Она висела в дверном проеме, пока поезд набирал ход. Он держал ее левую руку в правой ладони, прижимался щекой к ее щеке и быстро шел за скрипучим составом.
«Какая нежная рука, какая мягкая щека», – витая в своих мыслях, он не заметил ограду в конце перрона. Сцена прощания закончилась тем, что он с силой ударился грудью о выступающие металлические перекладины и упал. А когда он поднял голову – поезда уже не было. И Лотты не было. Он чувствовал себя так, словно вместе с ней умчалось вдаль и его будущее.
Плача, он брел с вокзала по торговой улице Чандни-Чоук, обычно полной людей, но пустынной сейчас, незадолго до полуночи. Прошел под мостом Тилак, мимо старого, развалившегося форта Дели и зверинца, по которому всего несколько дней назад они гуляли рука об руку. Он рисовал акварелью руины форта и зверей, а Лотта сидела рядом и смотрела.
Стая собак, которые ночью наглели еще больше, с рычанием двинулась к нему. Но Пикей не испугался, наоборот – он встал перед собаками, расставив ноги, набрал полную грудь воздуха и зарычал в ответ.
– Грызите меня, облезлые дворняги! Жрите меня! Мне все равно! – ревел он.
Собаки приближались уже медленнее и рычали тише, как будто раздумывая над его словами. Когда они оказались у его ног, в которые только что хотели вцепиться, рычание утихло, и они завиляли хвостами. Он открыл газетный кулек с провизией и бросил собакам несколько кусков. Пока они жадно ели, он опустился на землю. Силы оставили его, и он уснул, измотанный рыданиями и долгой дорогой. Собаки устроились рядом и положили на него свои головы.
В ту ночь Пикей спал в окружении пяти делийских уличных дворняг на тротуаре перед городским зоопарком. Ему снились волны, захлестывающие его, и ураганы, вырывающие из земли дома.

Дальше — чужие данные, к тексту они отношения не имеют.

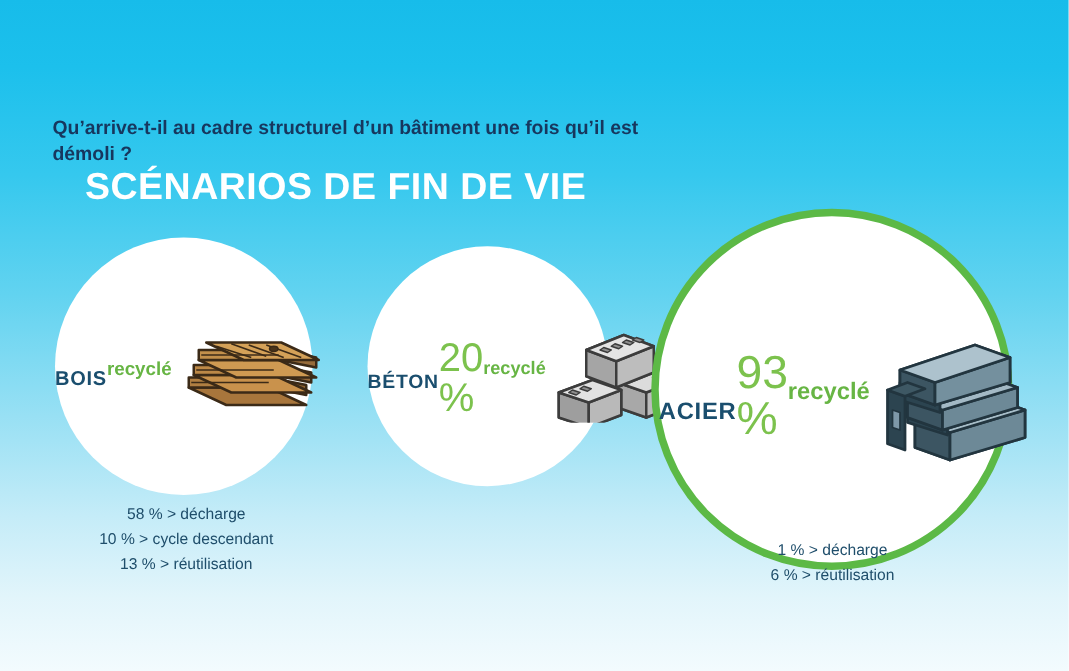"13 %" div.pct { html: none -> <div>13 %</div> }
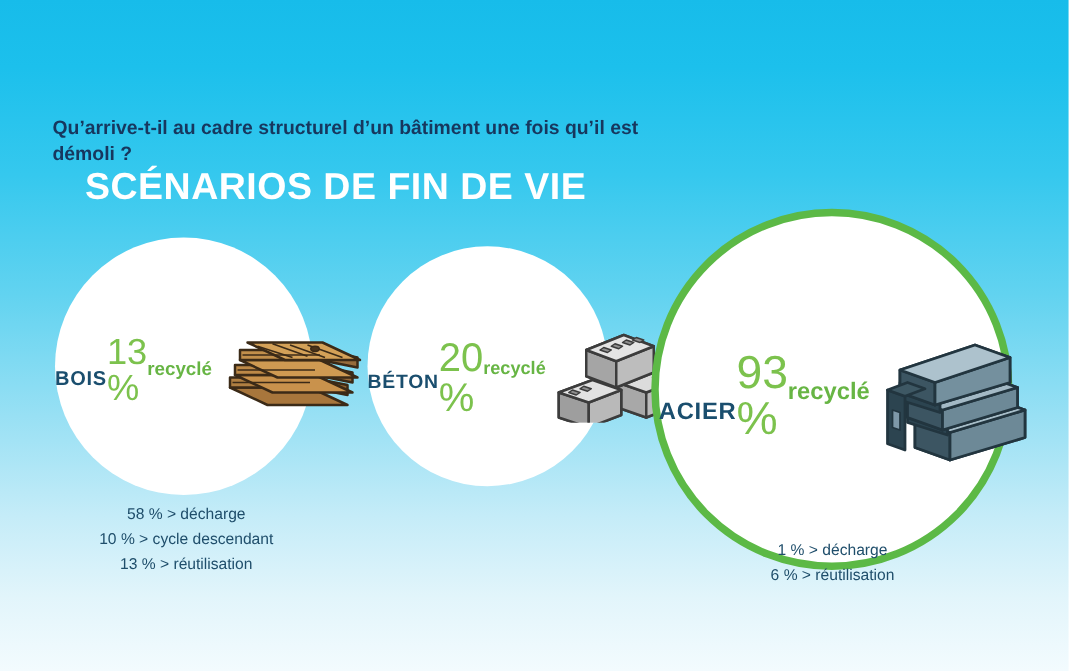"5 % > décharge" div.breakdown { html: none -> <div> <div>5 % &gt; décharge</div> <div>75 % &gt; cycle descendant</div> </div> }
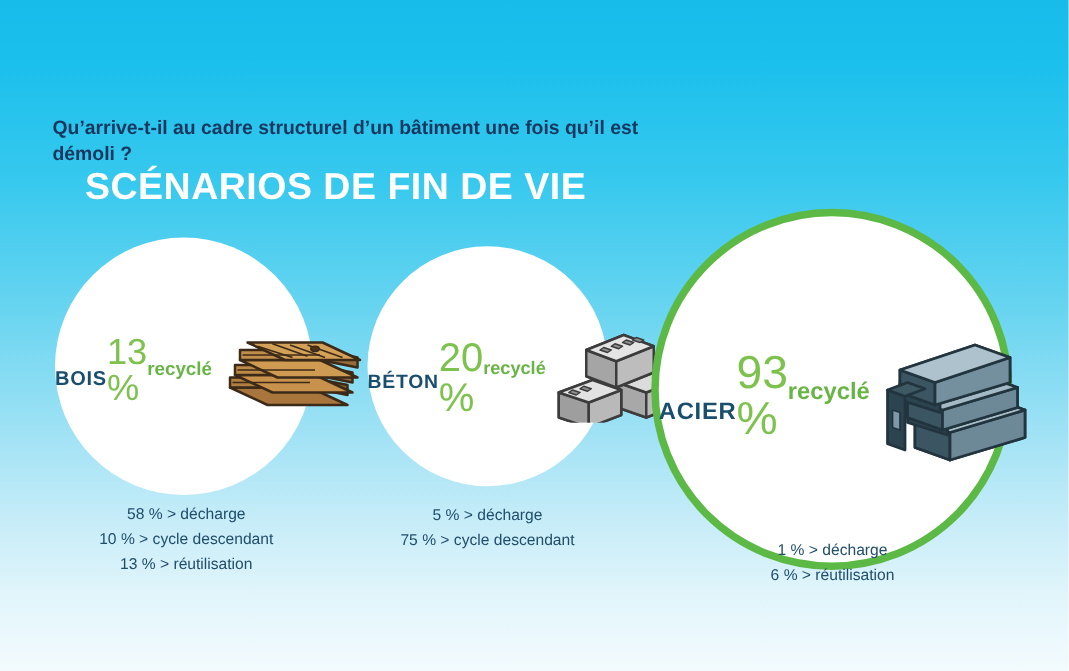"10 % > cycle descendant" div { html: <div>10 % &gt; cycle descendant</div> -> none }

Грызите меня, облезлые дворняги!
Жрите меня! Мне все равно!
Незадолго до рассвета его разбудил возобновившийся шум автобусов, которые проносились совсем рядом, скрипя амортизаторами и грохоча кузовами. Пикей приподнялся и уставился в темноту пустым взглядом. Холодный ветер унес остатки дневного тепла. Он замерз – собаки, согревавшие его телами, исчезли.